BRIEF
Starting with the line that contains "35: (622, 266, 4.11)", copy every line through the end of the listing, exactly and only those. No pictures should appear in the copy.

DATA FOR THIS TASK
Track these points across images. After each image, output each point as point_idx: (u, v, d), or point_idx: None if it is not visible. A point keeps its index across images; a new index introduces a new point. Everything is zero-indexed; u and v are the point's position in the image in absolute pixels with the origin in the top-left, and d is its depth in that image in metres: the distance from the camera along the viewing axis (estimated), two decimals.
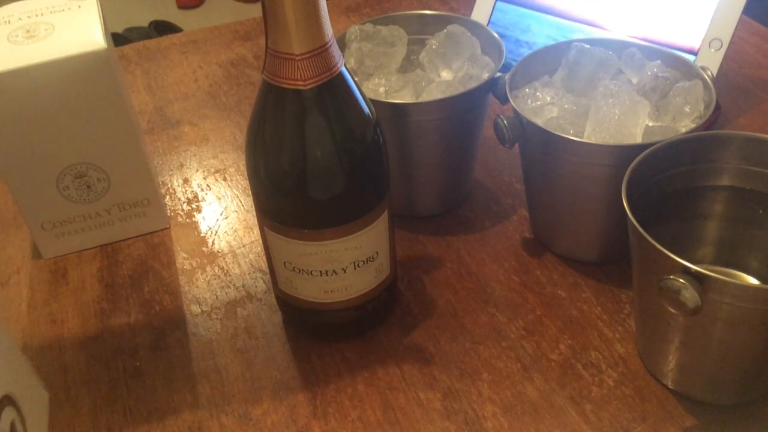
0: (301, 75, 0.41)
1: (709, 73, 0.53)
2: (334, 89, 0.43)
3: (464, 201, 0.65)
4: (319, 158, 0.44)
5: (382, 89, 0.57)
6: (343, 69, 0.43)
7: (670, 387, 0.48)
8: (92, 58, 0.54)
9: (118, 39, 1.90)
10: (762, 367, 0.44)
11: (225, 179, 0.71)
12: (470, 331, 0.53)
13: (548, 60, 0.58)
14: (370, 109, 0.46)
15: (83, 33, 0.55)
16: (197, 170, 0.72)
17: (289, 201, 0.46)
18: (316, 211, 0.46)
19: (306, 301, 0.50)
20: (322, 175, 0.44)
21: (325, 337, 0.53)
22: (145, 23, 2.19)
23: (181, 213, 0.67)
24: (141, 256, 0.62)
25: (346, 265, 0.48)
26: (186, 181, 0.71)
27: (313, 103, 0.42)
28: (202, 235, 0.64)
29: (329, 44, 0.41)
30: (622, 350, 0.51)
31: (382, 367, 0.51)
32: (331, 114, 0.43)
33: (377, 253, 0.49)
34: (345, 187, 0.45)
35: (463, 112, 0.57)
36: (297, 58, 0.41)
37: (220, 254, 0.62)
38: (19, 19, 0.57)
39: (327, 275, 0.48)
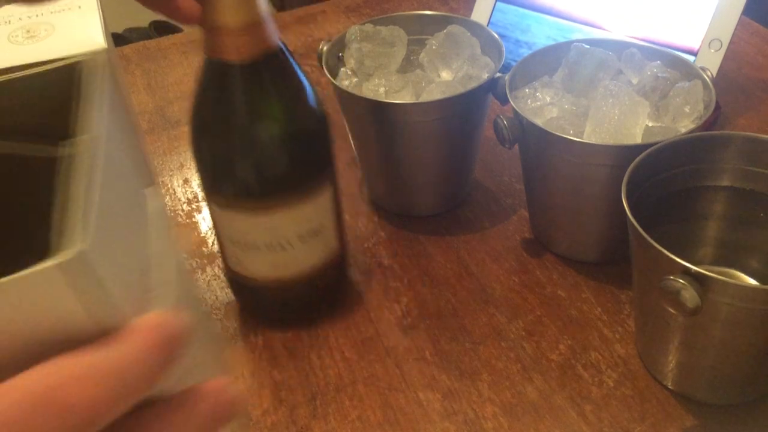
0: (235, 47, 0.42)
1: (709, 73, 0.53)
2: (270, 63, 0.44)
3: (464, 201, 0.65)
4: (253, 129, 0.45)
5: (382, 89, 0.57)
6: (281, 45, 0.44)
7: (670, 387, 0.48)
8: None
9: (118, 39, 1.90)
10: (762, 367, 0.44)
11: None
12: (470, 331, 0.53)
13: (548, 60, 0.58)
14: (309, 83, 0.46)
15: (83, 33, 0.55)
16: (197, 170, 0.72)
17: (227, 174, 0.46)
18: (255, 183, 0.46)
19: (255, 279, 0.51)
20: (257, 147, 0.45)
21: (277, 317, 0.54)
22: (145, 23, 2.19)
23: (181, 213, 0.67)
24: None
25: (291, 237, 0.48)
26: (186, 181, 0.71)
27: (247, 75, 0.43)
28: (202, 235, 0.64)
29: (263, 19, 0.42)
30: (622, 350, 0.51)
31: (382, 367, 0.51)
32: (265, 86, 0.44)
33: (322, 225, 0.49)
34: (281, 159, 0.46)
35: (463, 112, 0.57)
36: (231, 30, 0.41)
37: (220, 254, 0.62)
38: (20, 19, 0.57)
39: (273, 250, 0.48)
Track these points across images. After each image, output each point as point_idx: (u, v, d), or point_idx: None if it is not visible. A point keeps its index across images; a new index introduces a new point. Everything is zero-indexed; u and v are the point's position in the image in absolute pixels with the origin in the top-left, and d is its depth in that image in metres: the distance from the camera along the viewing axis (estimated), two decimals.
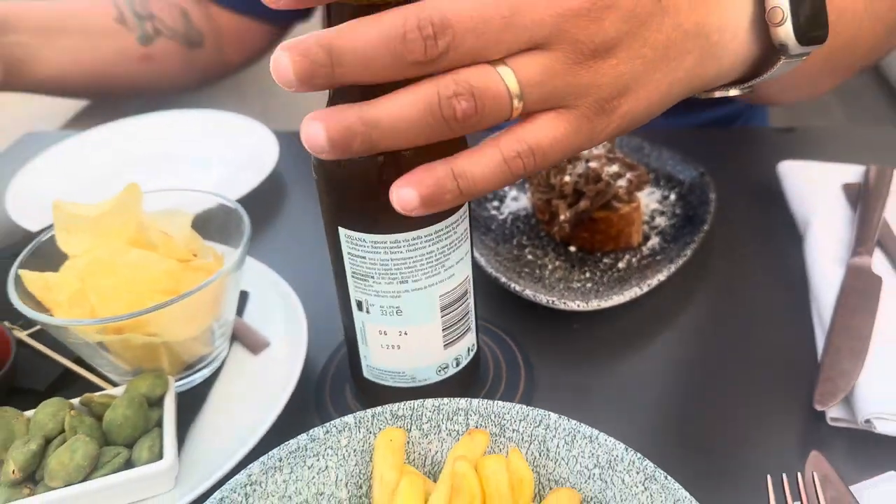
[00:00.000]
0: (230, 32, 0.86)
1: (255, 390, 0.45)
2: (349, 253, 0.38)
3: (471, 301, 0.42)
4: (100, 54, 0.77)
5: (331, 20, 0.34)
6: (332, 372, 0.48)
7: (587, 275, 0.53)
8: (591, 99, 0.30)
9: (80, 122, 0.90)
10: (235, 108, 0.79)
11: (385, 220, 0.37)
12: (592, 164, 0.53)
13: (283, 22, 0.89)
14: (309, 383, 0.47)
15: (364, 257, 0.38)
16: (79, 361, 0.46)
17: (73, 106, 0.92)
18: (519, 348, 0.49)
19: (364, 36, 0.28)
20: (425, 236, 0.37)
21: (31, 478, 0.38)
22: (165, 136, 0.75)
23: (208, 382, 0.46)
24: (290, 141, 0.72)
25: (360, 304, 0.40)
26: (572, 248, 0.56)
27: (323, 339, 0.49)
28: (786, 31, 0.34)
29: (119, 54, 0.78)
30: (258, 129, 0.74)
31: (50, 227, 0.46)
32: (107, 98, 0.86)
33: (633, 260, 0.54)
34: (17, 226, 0.62)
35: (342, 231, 0.38)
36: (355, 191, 0.36)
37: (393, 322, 0.40)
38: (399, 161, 0.35)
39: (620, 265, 0.54)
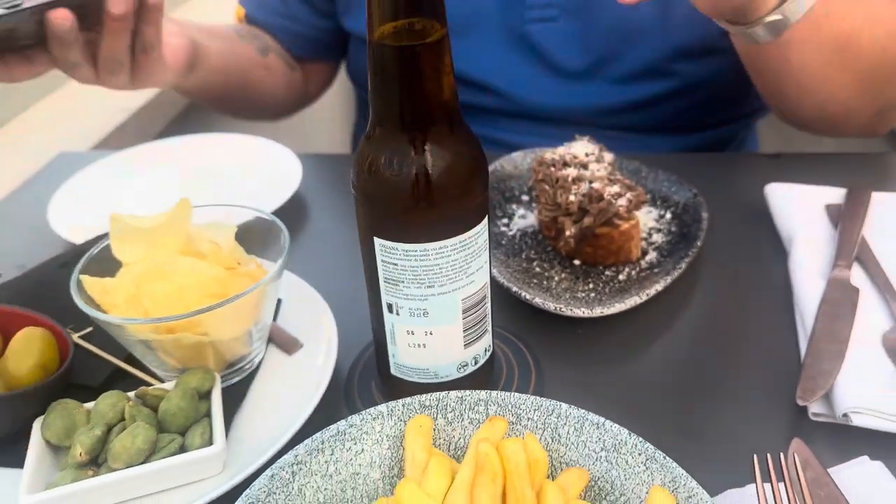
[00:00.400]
0: (307, 68, 0.96)
1: (290, 387, 0.49)
2: (383, 260, 0.43)
3: (488, 305, 0.47)
4: (241, 56, 0.85)
5: (374, 58, 0.39)
6: (359, 371, 0.53)
7: (590, 285, 0.58)
8: None
9: (107, 144, 0.95)
10: (250, 133, 0.85)
11: (416, 230, 0.41)
12: (595, 185, 0.58)
13: (337, 59, 0.99)
14: (337, 381, 0.51)
15: (396, 264, 0.42)
16: (128, 361, 0.50)
17: (100, 130, 0.97)
18: (529, 351, 0.53)
19: None
20: (451, 245, 0.42)
21: (94, 461, 0.42)
22: (193, 157, 0.80)
23: (248, 380, 0.50)
24: (311, 163, 0.77)
25: (390, 307, 0.44)
26: (576, 262, 0.61)
27: (348, 341, 0.54)
28: None
29: (251, 59, 0.86)
30: (282, 151, 0.79)
31: (103, 236, 0.50)
32: (242, 105, 0.93)
33: (633, 273, 0.59)
34: (60, 238, 0.66)
35: (377, 241, 0.42)
36: (391, 205, 0.41)
37: (420, 323, 0.44)
38: (429, 181, 0.40)
39: (621, 277, 0.59)
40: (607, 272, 0.59)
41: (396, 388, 0.48)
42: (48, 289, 0.56)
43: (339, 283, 0.57)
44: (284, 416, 0.46)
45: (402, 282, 0.43)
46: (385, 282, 0.44)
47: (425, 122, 0.40)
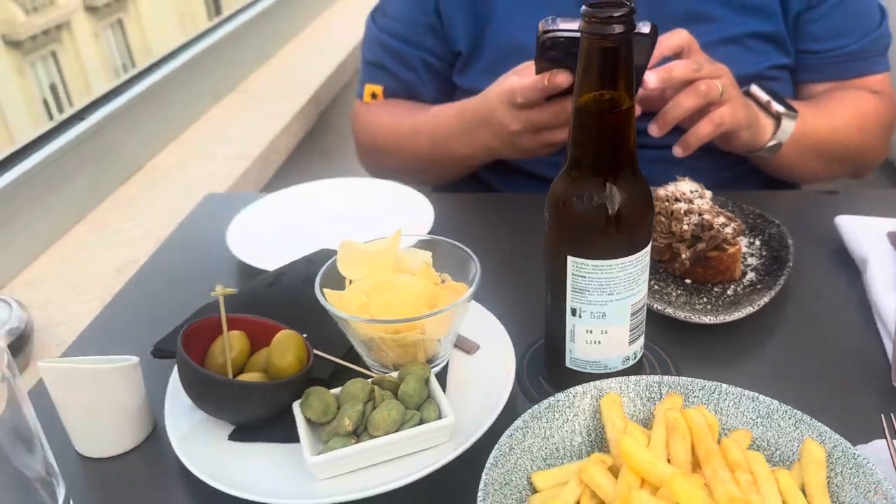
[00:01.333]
0: None
1: (477, 378, 0.61)
2: (573, 273, 0.55)
3: (645, 311, 0.59)
4: None
5: (576, 119, 0.52)
6: (526, 368, 0.64)
7: (704, 300, 0.70)
8: (731, 100, 0.78)
9: (238, 185, 1.08)
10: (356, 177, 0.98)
11: (603, 250, 0.54)
12: (706, 217, 0.70)
13: None
14: None
15: (585, 277, 0.55)
16: (345, 359, 0.62)
17: (229, 174, 1.10)
18: (665, 353, 0.65)
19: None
20: (628, 262, 0.54)
21: (353, 432, 0.54)
22: (335, 199, 0.92)
23: (442, 374, 0.62)
24: (439, 201, 0.89)
25: (574, 311, 0.57)
26: (688, 281, 0.73)
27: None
28: (776, 107, 0.86)
29: None
30: (409, 192, 0.91)
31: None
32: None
33: (738, 289, 0.71)
34: (241, 263, 0.79)
35: (570, 258, 0.55)
36: (586, 230, 0.54)
37: (598, 324, 0.56)
38: (618, 213, 0.53)
39: (728, 293, 0.71)
40: (715, 289, 0.72)
41: (569, 379, 0.59)
42: (261, 303, 0.68)
43: (494, 301, 0.69)
44: (483, 400, 0.58)
45: (588, 290, 0.55)
46: (572, 291, 0.56)
47: (614, 168, 0.53)
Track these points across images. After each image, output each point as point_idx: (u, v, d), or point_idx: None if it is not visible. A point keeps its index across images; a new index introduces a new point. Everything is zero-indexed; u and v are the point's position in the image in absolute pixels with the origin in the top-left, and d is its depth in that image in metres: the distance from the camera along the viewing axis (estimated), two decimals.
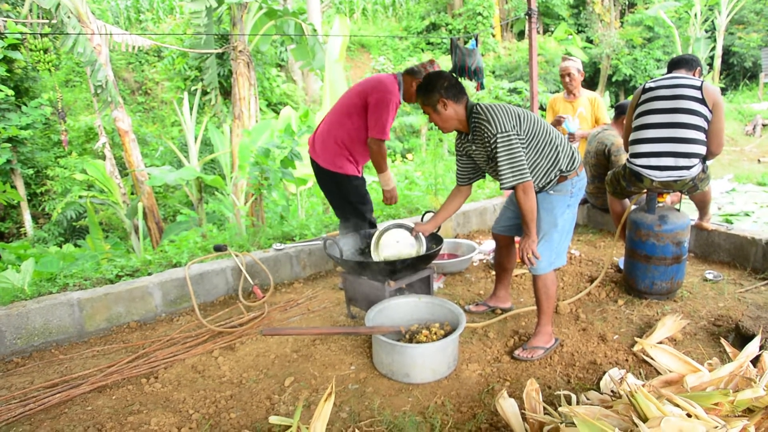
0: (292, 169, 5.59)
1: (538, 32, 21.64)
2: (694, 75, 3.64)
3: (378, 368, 2.93)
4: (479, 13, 21.15)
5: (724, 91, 21.15)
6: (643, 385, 2.19)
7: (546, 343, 3.04)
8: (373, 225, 4.24)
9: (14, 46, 10.49)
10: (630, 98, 4.01)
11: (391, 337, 2.97)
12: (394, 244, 3.63)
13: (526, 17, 5.73)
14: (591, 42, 21.98)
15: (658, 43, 20.69)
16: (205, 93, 11.45)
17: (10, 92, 10.17)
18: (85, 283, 3.85)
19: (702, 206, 4.23)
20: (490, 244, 4.97)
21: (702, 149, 3.43)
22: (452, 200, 3.32)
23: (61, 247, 8.97)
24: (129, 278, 3.99)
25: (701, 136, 3.41)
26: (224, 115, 11.76)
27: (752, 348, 2.63)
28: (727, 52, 21.57)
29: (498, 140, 2.75)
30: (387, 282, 3.32)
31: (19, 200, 10.42)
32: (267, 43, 8.86)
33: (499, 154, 2.76)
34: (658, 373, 2.68)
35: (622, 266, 4.11)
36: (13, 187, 10.74)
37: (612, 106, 16.83)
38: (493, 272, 3.83)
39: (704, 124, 3.40)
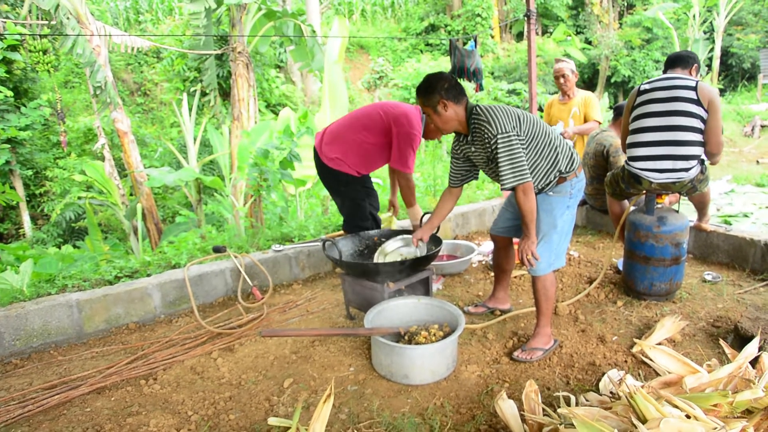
0: (291, 171, 5.59)
1: (537, 33, 21.69)
2: (690, 72, 3.63)
3: (377, 369, 2.93)
4: (478, 15, 21.17)
5: (722, 92, 21.19)
6: (642, 387, 2.19)
7: (545, 345, 3.04)
8: (377, 222, 4.26)
9: (13, 47, 10.48)
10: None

TASK ANSWER
35: (622, 266, 4.11)
36: (13, 187, 10.74)
37: (612, 106, 16.83)
38: (493, 272, 3.83)
39: (704, 124, 3.40)
0: (291, 171, 5.59)
1: (537, 33, 21.69)
2: (690, 72, 3.63)
3: (377, 369, 2.93)
4: (478, 15, 21.17)
5: (722, 92, 21.19)
6: (642, 387, 2.19)
7: (545, 345, 3.04)
8: (377, 222, 4.26)
9: (13, 47, 10.48)
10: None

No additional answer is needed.